I don't believe in black belts under 16 but I do believe in some type of recognition, usually a skunk belt to show the desire and perseverence for doing something that 97 out of 100 people don't do, stick with it.
- 9 years ago
Okay, so, as a taekwondoist with a bit of a traditionalist streak, I have my own opinions of the whole business of belt promotions. With regard to children with black belts, there is a twofold issue. On the one hand, chodan is meant to represent competence in the basic structure of the art, not necessarily ready to take on students of their own, but possessing enough skill and maturity to learn how to teach the art to others; a child may have the skill, but almost never will children have the maturity to merit dan ranking. In light of this, The Kukkiwon (The organization which promulgates the standards for taekwondo governed by the WTF) created a workaround by creating 'pum' ranking. Students below the age of 16 cannot be promoted to dan ranks, however a younger student who has completed the requirements for dan rank can be given a pum rank, which is represented by a belt half red and half black. Many dojangs have modified this practice and have their pum students wear black belts, in order to represent their rank in a way meaningful to the general public. I do not support this practice, however, I would not make it the deciding factor in my decision whether or not to train in a given dojang.
As for the time frame, was that a guarantee or a minimum? No teacher should guarantee you a belt within a specific amount of time. IIRC, according to the Kukkiwon standards, it is theoretically possible for a student to earn chodan in as few as 24 months (10-3 gup require two months each for promotion to the next rank, 2 & 1 gup require four), however that is the bear minimum, and assumes that the student learns and retains everything, and requires little to no review of old material before the test for chodan.
With regard to the test materials, it is not unreasonable for tests below dan to lack sparring components, you really ought to be learning a little bit of sparring, inasmuch as it relates to your technique.
So, in answer to your question: No, it does not sound like a joke.

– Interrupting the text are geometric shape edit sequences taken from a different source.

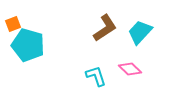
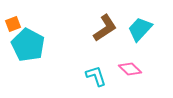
cyan trapezoid: moved 3 px up
cyan pentagon: rotated 12 degrees clockwise
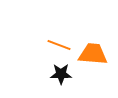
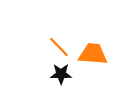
orange line: moved 2 px down; rotated 25 degrees clockwise
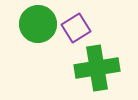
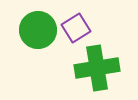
green circle: moved 6 px down
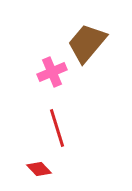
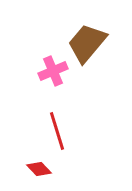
pink cross: moved 1 px right, 1 px up
red line: moved 3 px down
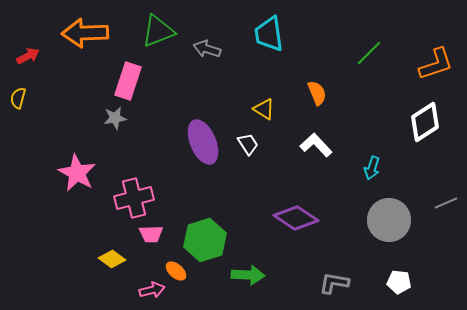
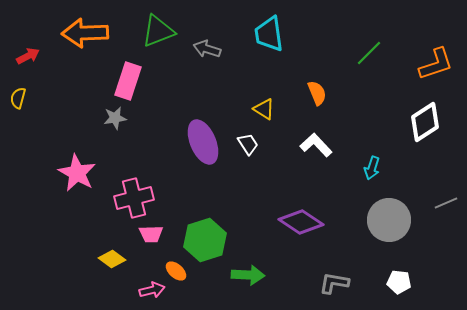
purple diamond: moved 5 px right, 4 px down
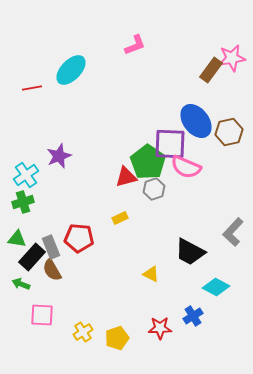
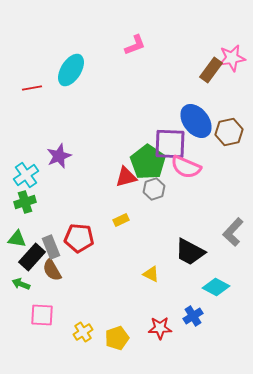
cyan ellipse: rotated 12 degrees counterclockwise
green cross: moved 2 px right
yellow rectangle: moved 1 px right, 2 px down
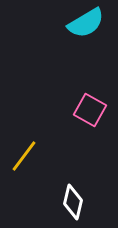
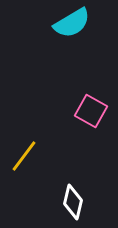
cyan semicircle: moved 14 px left
pink square: moved 1 px right, 1 px down
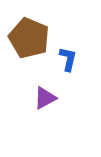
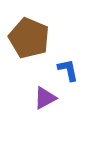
blue L-shape: moved 11 px down; rotated 25 degrees counterclockwise
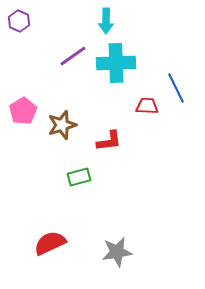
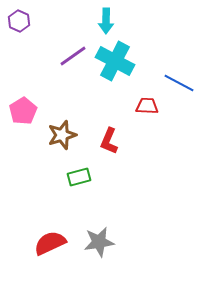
cyan cross: moved 1 px left, 2 px up; rotated 30 degrees clockwise
blue line: moved 3 px right, 5 px up; rotated 36 degrees counterclockwise
brown star: moved 10 px down
red L-shape: rotated 120 degrees clockwise
gray star: moved 18 px left, 10 px up
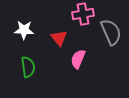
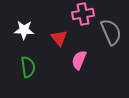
pink semicircle: moved 1 px right, 1 px down
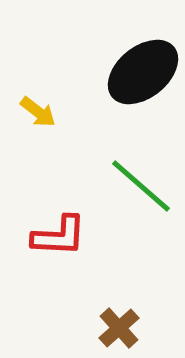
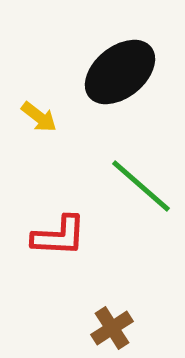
black ellipse: moved 23 px left
yellow arrow: moved 1 px right, 5 px down
brown cross: moved 7 px left; rotated 9 degrees clockwise
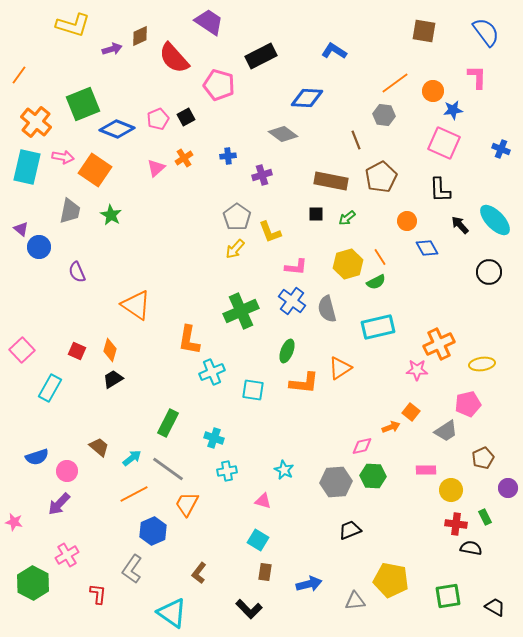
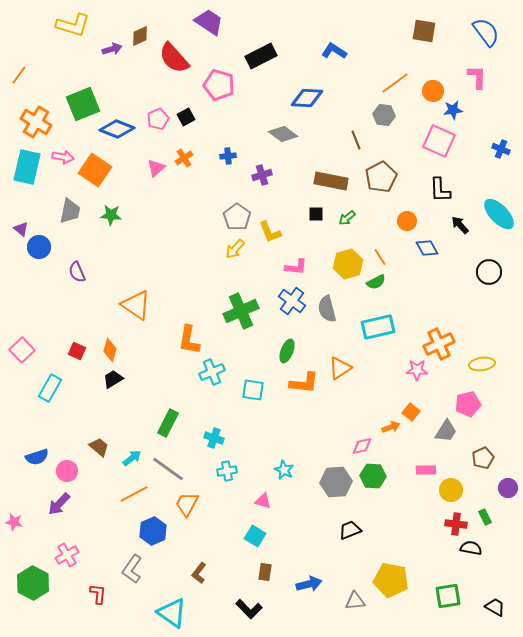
orange cross at (36, 122): rotated 8 degrees counterclockwise
pink square at (444, 143): moved 5 px left, 2 px up
green star at (111, 215): rotated 25 degrees counterclockwise
cyan ellipse at (495, 220): moved 4 px right, 6 px up
gray trapezoid at (446, 431): rotated 25 degrees counterclockwise
cyan square at (258, 540): moved 3 px left, 4 px up
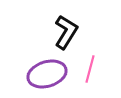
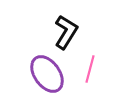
purple ellipse: rotated 72 degrees clockwise
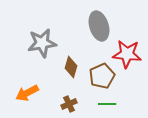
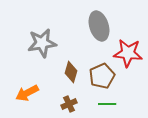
red star: moved 1 px right, 1 px up
brown diamond: moved 5 px down
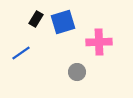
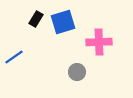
blue line: moved 7 px left, 4 px down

It DOES sound a little strange, but I can't really tell without seeing the dojang for myself, as well as how it is run.
- KaratekaLv 69 years ago
Wow, that sounds awful. First of all, how much can you learn, like really learn and understand in 2 years? Two, for a kid to have a black belt, they need to be able to handle themselves like black belts in an adult class. Do they take adult classes? Probably not.
- Anonymous9 years ago
I personally don't see anything wrong with giving a kid a black belt if he or she actually deserves it. I knew a 15 year old kid who competed in the X games and held his own against the best adults in the world in his sport, so kids clearly are capable of amazing things. But 2 years is too fast for anyone to get a black belt, even in taekwondo! And sparring is a major part of taekwondo. While for the first few belt tests you may not do any sparring, sparring should be a major component of higher level belt tests. Sounds like a McDojang to me.
Oh, and to several of the above answers, here'e something to think about. Olympic gold medalists in gymnastics are routinely under the age of 18 (females, that is). These are the best athletes in the world in their sport! Many 18 and 19 year olds have played in the NBA. Boxers often turn pro at age 18. MMA fighter Chris Horodeki turned pro at age 17 and won his first 12 fights! While these are exceptional cases, you have to admit that there is no magical age necessary to become an expert in a sport or physical activity.
- Anonymous9 years ago
Like anything in life, it takes age and time to get certain things. You get your license at 16. You become independent at 18. You can drink at 21. You can rent a car at 26. Getting a black belt isn't any different. Kids don't have the motor functions nor the size or strength to perform what a black belt can.
TKD schools feed off of peoples desires for belts and rank, by offering them so easily, for money. Any school worth its weight doesn't offer a black belt to anyone below the age of 18, and not till after they've been training for 6-10 years. So essentially if you come across a school with a black belt under the age of 24, it is most likely unfounded and illegitimate.